Laguna XS 2.1 activates only 3 billion of its 33 billion parameters per token, which Poolside positions against far larger dense systems like the 137-billion parameter MAI-Code-1-Flash, betting that sparse routing plus aggressive quantization wins local deployments where hosted-only systems cannot compete on cost or on-device control.

What is genuinely new versus incremental

The benchmark improvements are real but modest-a 5.4-point multilingual jump and incremental SWE-bench Verified gains are a point release, not a generational shift. The release lands as the open-weight coding tier increasingly competes on efficiency rather than raw size. In that context, the more durable change is the license. OpenMDW-1.1 is the first credible attempt to give enterprise legal teams a single document that covers weights, code, data, and outputs under one framework-and it has the Linux Foundation, NVIDIA, and now Poolside behind it.

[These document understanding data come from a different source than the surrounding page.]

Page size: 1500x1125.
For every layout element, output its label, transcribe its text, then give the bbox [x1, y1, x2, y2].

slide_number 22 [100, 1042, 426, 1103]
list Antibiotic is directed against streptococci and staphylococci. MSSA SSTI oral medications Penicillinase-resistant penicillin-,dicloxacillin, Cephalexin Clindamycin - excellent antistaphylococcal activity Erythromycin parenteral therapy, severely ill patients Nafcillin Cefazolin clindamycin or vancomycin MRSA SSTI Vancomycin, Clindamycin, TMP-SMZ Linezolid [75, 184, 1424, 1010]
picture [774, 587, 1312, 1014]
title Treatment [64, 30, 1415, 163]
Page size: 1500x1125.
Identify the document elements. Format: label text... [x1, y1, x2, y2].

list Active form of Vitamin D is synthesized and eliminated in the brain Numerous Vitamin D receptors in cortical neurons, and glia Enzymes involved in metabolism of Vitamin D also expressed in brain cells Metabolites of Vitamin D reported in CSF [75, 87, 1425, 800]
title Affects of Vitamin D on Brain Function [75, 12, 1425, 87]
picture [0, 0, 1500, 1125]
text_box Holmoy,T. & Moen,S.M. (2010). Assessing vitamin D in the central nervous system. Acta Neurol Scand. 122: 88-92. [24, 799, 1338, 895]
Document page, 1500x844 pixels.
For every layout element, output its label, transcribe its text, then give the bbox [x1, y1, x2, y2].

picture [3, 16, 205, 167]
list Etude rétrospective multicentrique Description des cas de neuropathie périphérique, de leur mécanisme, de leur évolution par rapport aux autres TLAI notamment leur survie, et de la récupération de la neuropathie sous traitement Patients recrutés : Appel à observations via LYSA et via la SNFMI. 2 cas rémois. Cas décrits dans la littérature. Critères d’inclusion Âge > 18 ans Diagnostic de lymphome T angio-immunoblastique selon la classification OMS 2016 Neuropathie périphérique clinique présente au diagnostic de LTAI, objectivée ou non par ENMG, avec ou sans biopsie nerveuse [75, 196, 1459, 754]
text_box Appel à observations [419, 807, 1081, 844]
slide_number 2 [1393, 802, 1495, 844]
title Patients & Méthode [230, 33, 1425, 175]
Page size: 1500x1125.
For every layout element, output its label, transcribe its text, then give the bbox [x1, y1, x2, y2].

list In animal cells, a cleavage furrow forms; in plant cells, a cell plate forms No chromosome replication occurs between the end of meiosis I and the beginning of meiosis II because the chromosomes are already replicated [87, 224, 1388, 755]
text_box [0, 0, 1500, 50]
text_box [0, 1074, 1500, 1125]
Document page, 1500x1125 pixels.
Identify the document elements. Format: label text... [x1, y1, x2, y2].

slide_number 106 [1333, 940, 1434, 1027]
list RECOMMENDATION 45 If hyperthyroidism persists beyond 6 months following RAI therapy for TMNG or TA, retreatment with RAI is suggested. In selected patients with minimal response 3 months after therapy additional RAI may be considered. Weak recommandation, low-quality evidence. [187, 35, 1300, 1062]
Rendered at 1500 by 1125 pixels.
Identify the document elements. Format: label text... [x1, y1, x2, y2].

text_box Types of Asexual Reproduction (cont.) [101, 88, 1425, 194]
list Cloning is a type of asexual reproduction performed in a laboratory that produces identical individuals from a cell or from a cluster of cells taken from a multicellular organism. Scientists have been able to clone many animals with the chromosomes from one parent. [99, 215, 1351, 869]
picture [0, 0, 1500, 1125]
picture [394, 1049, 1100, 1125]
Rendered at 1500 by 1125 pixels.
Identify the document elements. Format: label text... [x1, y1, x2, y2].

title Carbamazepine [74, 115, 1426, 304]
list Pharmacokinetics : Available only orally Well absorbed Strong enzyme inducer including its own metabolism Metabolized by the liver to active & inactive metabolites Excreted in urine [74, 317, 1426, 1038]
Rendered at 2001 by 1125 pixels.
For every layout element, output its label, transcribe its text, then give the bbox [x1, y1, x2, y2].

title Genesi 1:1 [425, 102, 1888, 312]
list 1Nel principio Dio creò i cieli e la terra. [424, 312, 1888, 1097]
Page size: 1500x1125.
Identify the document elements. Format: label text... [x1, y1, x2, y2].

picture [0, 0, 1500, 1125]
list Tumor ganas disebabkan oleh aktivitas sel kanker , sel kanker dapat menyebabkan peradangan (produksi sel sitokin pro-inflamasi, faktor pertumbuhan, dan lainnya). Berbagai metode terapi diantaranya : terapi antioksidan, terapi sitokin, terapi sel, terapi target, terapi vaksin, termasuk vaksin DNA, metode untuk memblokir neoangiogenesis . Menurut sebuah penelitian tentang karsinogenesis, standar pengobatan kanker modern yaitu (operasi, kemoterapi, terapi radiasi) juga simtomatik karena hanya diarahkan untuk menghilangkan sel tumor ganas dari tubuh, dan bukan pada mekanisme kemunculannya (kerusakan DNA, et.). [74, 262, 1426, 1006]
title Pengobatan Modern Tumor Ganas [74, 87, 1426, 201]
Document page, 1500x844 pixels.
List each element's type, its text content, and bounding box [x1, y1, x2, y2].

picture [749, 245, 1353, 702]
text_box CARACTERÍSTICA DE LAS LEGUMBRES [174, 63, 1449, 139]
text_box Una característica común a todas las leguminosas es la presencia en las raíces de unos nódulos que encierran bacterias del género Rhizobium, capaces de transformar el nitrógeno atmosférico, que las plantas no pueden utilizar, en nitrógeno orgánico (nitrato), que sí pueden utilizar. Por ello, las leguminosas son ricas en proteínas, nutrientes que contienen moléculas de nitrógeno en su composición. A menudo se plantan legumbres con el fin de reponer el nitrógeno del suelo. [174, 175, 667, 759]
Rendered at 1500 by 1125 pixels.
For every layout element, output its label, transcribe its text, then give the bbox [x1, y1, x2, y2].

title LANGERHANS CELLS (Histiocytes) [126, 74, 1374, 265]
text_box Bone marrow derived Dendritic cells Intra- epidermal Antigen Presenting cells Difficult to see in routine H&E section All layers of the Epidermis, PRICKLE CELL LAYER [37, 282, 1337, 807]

Teams evaluating whether to bring a 33B coding model into a local workflow face a familiar decision tree: raw capability vs. inference cost vs. legal clarity vs. vendor lock-in risk. Laguna XS 2.1 does not top the raw capability charts- GLM-5.2, Z.ai's 744B MoE released in June, leads several long-horizon coding benchmarks and scores 91.2% on GPQA Diamond -but GLM-5.2 requires roughly 245 GB of combined memory at even its most quantized variant, and sits in a different procurement risk category for some teams. XS 2.1 fits on a MacBook Pro, works today in Ollama, and ships under a license a lawyer can actually read in five minutes.